Monday, August 5, 2013

Expansion of the Caliphate (634-732)

The advance of Muslim armies from the southern Levantian city of Medina completely surprised the two Olympian superpowers of the time: the Roman and Persian empires. In December 634 Muslim armies captured the Roman city of Damascus, in 636 they defeated the Persians and took control of Mesopotamia, and by 637 they had taken control of the eastern Mediterranean coast from the Romans and so controlled all of the geocultural province of Levantia.

By 641 they had captured Alexandria and controlled Egypt.

In 661 the Umayyad dynasty took control of the Caliphate and moved its capital from Medina in southern Levantia to Damascus in coastal Levantia.

It took three separate waves of invasion before the Caliphate destroyed Carthage (698) and took control of Carthaginia in 709.

The Caliphate constantly contested control of Anatolia and Hellenia with the Roman emperor in Constantinople. The Caliphate actually besieged Constantinople itself for the first time from 674-678 but failed to take it. It tried again from 717-718 but again failed to capture it.

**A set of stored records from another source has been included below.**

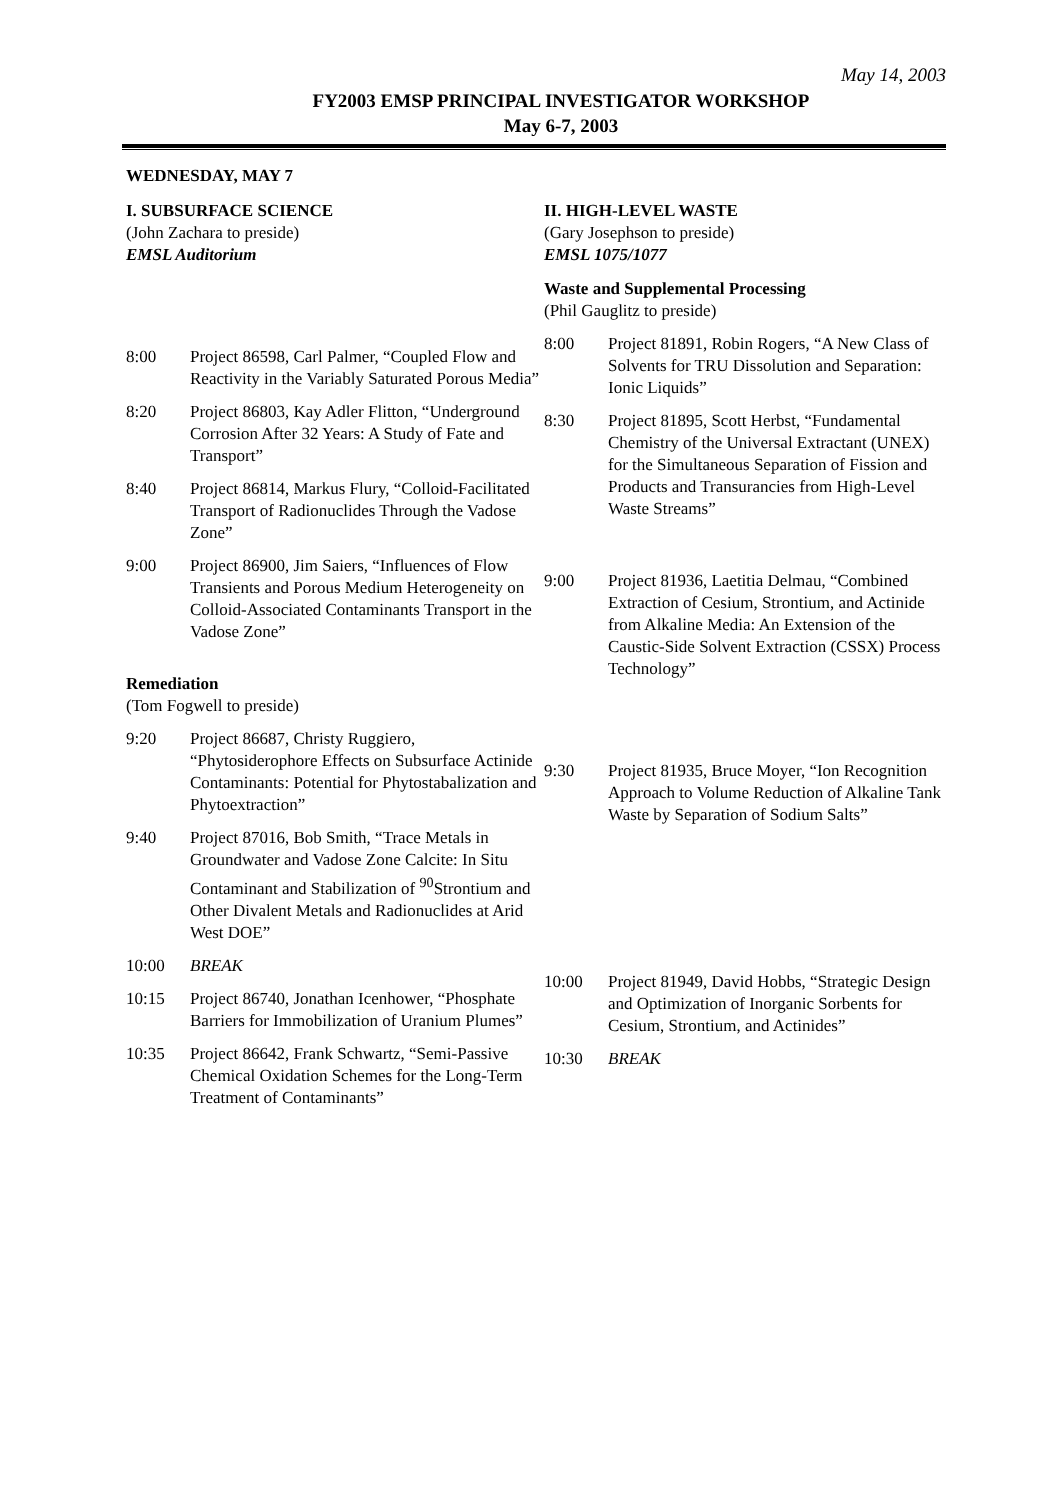May 14, 2003
FY2003 EMSP PRINCIPAL INVESTIGATOR WORKSHOP
May 6-7, 2003
WEDNESDAY, MAY 7
I. SUBSURFACE SCIENCE
(John Zachara to preside)
EMSL Auditorium
8:00 Project 86598, Carl Palmer, “Coupled Flow and Reactivity in the Variably Saturated Porous Media”
8:20 Project 86803, Kay Adler Flitton, “Underground Corrosion After 32 Years: A Study of Fate and Transport”
8:40 Project 86814, Markus Flury, “Colloid-Facilitated Transport of Radionuclides Through the Vadose Zone”
9:00 Project 86900, Jim Saiers, “Influences of Flow Transients and Porous Medium Heterogeneity on Colloid-Associated Contaminants Transport in the Vadose Zone”
Remediation
(Tom Fogwell to preside)
9:20 Project 86687, Christy Ruggiero, “Phytosiderophore Effects on Subsurface Actinide Contaminants: Potential for Phytostabalization and Phytoextraction”
9:40 Project 87016, Bob Smith, “Trace Metals in Groundwater and Vadose Zone Calcite: In Situ Contaminant and Stabilization of <sup>90</sup>Strontium and Other Divalent Metals and Radionuclides at Arid West DOE”
10:00 BREAK
10:15 Project 86740, Jonathan Icenhower, “Phosphate Barriers for Immobilization of Uranium Plumes”
10:35 Project 86642, Frank Schwartz, “Semi-Passive Chemical Oxidation Schemes for the Long-Term Treatment of Contaminants”
II. HIGH-LEVEL WASTE
(Gary Josephson to preside)
EMSL 1075/1077
Waste and Supplemental Processing
(Phil Gauglitz to preside)
8:00 Project 81891, Robin Rogers, “A New Class of Solvents for TRU Dissolution and Separation: Ionic Liquids”
8:30 Project 81895, Scott Herbst, “Fundamental Chemistry of the Universal Extractant (UNEX) for the Simultaneous Separation of Fission and Products and Transurancies from High-Level Waste Streams”
9:00 Project 81936, Laetitia Delmau, “Combined Extraction of Cesium, Strontium, and Actinide from Alkaline Media: An Extension of the Caustic-Side Solvent Extraction (CSSX) Process Technology”
9:30 Project 81935, Bruce Moyer, “Ion Recognition Approach to Volume Reduction of Alkaline Tank Waste by Separation of Sodium Salts”
10:00 Project 81949, David Hobbs, “Strategic Design and Optimization of Inorganic Sorbents for Cesium, Strontium, and Actinides”
10:30 BREAK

In 711 armies of the Caliphate invaded an Iberian peninsula largely ruled by a Visigothic state. By 718 that state had been completely replaced by the Caliphate.

After 718 the Caliphate continued its expansion into Gallia. In 732, however, its advance was halted and reversed at the Battle of Tours by an army led by Charles, called “Martel” or “the Hammer,” ruler of the Franks. The defeat at that battle marked the end of the expansion of the Caliphate into Latin Christendom.

So in the 100 years between the death of Muhammad (632) and defeat in the Battle of Tours (732), the Caliphate established its control in over the Olympian geocultural provinces of Levantia (637), Egypt (641), Carthaginia (709), and Iberia (718).